Let a be the side of the base of the first vessel, then 2 a is the side of the base of the second vessel. By condition, the volume of liquid V in the first and second vessel is the same. Denote by H the level to which the liquid has risen in the second vessel. Then V= \frac12\cdot a^2\cdot\sin60^(\circ)\cdot40= \frac(a^2\sqrt3)(4)\cdot40, and, V=\frac((2a)^2\sqrt3)(4)\cdot H. From here \frac(a^2\sqrt3)(4)\cdot40=\frac((2a)^2\sqrt3)(4)\cdot H, 40=4H, H=10.

Answer

Source: "Mathematics. Preparation for the exam-2017. profile level. Ed. F. F. Lysenko, S. Yu. Kulabukhova.

Job type: 8
Theme: Prism

Condition

In a regular hexagonal prism ABCDEFA_1B_1C_1D_1E_1F_1 all edges are 2 . Find the distance between points A and E_1 .

Show Solution

Decision

Triangle AEE_1 is right-angled, since edge EE_1 is perpendicular to the plane of the base of the prism, angle AEE_1 will be a right angle.
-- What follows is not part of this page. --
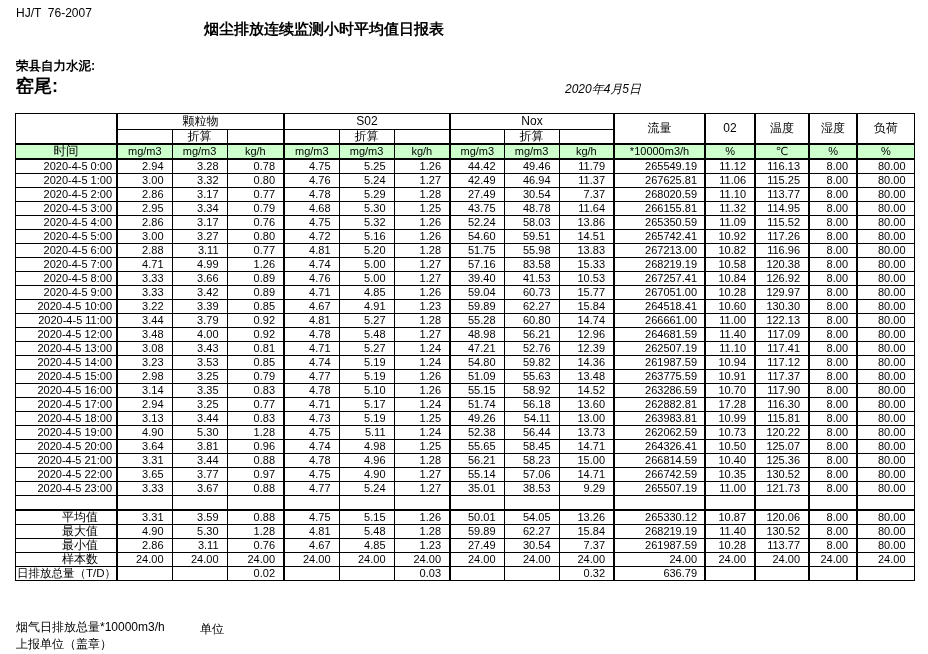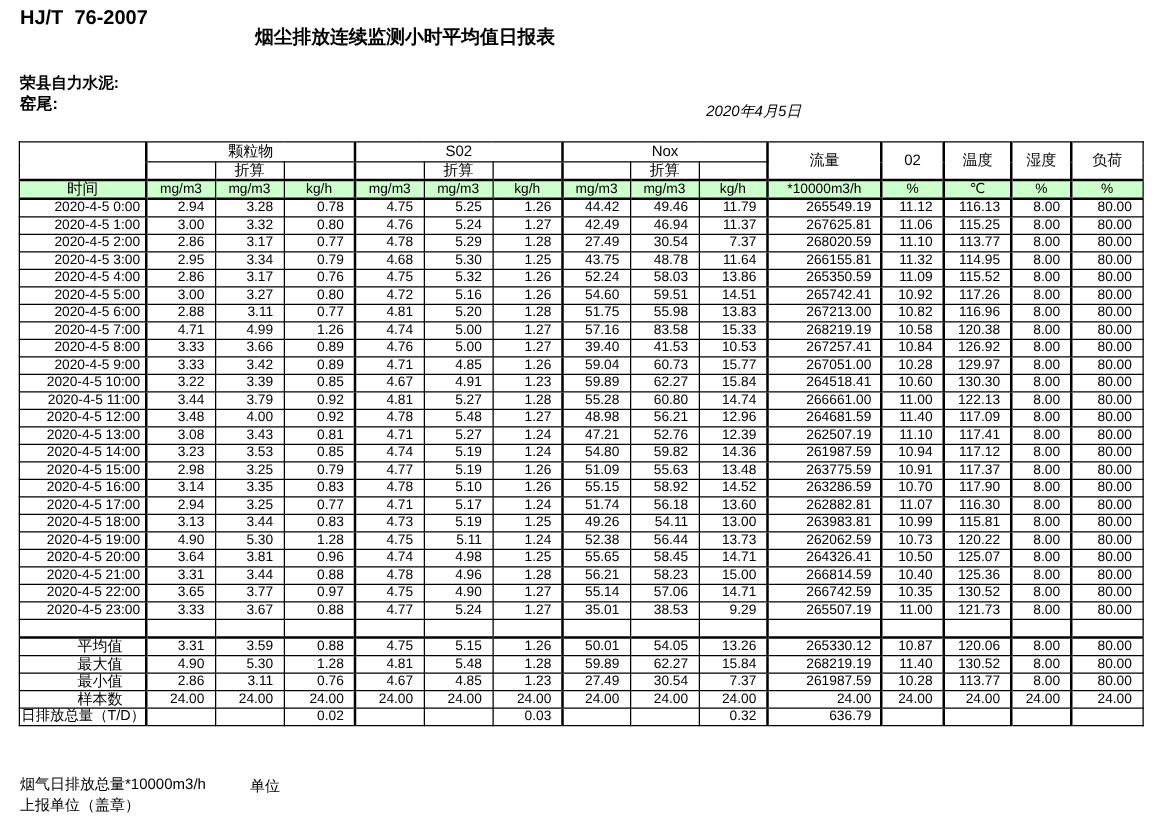"HJ/T 76-2007" .std-code { font-size: 16px -> 12px; font-weight: bold -> normal }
Then by the Pythagorean theorem AE_1^2 = AE^2 + EE_1^2. Find AE from the triangle AFE using the cosine theorem. Each interior angle of a regular hexagon is 120^(\circ). Then AE^2= AF^2+FE^2-2\cdot AF\cdot FE\cdot\cos120^(\circ)= 2^2+2^2-2\cdot2\cdot2\cdot\left (-\frac12 \right).

Hence, AE^2=4+4+4=12,

AE_1^2=12+4=16,

AE_1=4.

Answer

Source: "Mathematics. Preparation for the exam-2017. profile level. Ed. F. F. Lysenko, S. Yu. Kulabukhova.

Job type: 8
Theme: Prism

Condition

Find the area of ​​the lateral surface of a straight prism whose base is a rhombus with diagonals equal to 4\sqrt5 and 8 , and a side edge equal to 5 .

Show Solution

Decision

The area of ​​the lateral surface of a straight prism is found by the formula S side. = P main. · h = 4a\cdot h, where P main. and h, respectively, the perimeter of the base and the height of the prism, equal to 5, and a is the side of the rhombus. Let's find the side of the rhombus, using the fact that the diagonals of the rhombus ABCD are mutually perpendicular and the intersection point is divided in half.